Prompt — All lines in the records below that hold "keywords" are to be shown.

[The input Boundary: Start]

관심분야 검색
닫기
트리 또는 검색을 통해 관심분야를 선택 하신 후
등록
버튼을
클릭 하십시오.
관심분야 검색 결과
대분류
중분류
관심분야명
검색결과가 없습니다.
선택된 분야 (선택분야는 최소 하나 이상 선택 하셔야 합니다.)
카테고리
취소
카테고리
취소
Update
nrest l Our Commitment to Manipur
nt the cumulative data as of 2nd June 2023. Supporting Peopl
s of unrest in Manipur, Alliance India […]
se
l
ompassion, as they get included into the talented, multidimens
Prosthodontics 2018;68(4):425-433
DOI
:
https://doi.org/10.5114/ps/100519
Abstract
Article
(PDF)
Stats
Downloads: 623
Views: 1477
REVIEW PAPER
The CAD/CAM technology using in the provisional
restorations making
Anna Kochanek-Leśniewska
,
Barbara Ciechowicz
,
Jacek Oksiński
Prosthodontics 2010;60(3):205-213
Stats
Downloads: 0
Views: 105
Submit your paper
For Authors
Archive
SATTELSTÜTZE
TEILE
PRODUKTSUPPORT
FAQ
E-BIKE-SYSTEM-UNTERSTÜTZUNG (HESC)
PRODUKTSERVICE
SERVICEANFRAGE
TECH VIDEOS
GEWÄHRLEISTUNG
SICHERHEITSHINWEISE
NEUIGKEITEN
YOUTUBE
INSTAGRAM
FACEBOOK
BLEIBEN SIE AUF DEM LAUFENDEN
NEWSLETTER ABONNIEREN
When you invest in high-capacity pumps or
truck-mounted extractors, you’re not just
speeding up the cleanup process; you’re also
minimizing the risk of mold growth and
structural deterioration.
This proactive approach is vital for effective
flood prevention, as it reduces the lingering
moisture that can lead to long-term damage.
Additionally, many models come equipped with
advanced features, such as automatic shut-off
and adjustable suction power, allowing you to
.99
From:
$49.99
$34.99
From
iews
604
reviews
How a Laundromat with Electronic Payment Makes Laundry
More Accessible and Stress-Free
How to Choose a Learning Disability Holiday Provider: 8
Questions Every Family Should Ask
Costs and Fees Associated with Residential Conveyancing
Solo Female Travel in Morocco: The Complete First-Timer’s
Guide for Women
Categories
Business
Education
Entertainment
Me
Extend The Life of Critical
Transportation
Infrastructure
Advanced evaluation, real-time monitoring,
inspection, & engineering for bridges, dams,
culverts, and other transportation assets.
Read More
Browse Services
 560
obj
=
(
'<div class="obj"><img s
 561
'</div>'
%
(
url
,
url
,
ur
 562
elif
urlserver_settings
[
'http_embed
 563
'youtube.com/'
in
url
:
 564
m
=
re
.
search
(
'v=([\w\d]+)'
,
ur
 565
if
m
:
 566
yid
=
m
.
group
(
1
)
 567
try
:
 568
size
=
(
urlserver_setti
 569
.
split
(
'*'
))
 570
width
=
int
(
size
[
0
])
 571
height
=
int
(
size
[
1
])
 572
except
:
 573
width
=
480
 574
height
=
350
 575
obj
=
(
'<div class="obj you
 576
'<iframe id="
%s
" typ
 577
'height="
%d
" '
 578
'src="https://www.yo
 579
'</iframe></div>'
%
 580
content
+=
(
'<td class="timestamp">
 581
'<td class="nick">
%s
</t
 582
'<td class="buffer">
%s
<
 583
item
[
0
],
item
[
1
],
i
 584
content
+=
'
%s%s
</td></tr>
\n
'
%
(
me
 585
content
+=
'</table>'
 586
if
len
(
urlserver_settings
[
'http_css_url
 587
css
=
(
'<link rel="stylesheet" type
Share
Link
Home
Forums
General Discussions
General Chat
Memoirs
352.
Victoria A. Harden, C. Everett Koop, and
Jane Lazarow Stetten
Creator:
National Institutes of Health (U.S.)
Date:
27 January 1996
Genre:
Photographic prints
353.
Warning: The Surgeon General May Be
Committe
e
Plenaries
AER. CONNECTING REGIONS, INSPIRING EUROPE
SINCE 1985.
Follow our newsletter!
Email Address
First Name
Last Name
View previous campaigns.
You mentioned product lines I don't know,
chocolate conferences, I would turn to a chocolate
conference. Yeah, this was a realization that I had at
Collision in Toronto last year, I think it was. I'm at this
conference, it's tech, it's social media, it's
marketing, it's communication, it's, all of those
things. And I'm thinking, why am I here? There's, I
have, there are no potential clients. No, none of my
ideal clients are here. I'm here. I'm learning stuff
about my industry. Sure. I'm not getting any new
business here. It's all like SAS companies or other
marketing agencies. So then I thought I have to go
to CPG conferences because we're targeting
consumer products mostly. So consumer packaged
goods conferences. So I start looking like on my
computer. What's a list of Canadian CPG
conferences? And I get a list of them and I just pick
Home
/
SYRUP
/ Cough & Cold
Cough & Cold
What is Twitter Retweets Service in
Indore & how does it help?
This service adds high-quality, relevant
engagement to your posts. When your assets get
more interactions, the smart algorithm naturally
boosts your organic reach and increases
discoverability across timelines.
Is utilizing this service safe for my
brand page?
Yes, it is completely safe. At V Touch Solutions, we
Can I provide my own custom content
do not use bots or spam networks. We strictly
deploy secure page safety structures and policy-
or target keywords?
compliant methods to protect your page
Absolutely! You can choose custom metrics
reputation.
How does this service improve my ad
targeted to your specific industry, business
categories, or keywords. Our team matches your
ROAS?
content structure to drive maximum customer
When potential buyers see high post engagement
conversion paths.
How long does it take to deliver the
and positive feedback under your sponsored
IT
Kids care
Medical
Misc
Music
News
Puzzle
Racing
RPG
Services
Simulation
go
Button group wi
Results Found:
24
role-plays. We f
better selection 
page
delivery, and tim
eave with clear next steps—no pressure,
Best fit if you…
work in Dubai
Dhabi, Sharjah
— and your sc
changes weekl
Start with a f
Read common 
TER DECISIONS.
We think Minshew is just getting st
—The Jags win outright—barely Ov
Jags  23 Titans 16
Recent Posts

[The input Boundary: End]

The completed task —
or target keywords?
categories, or keywords. Our team matches your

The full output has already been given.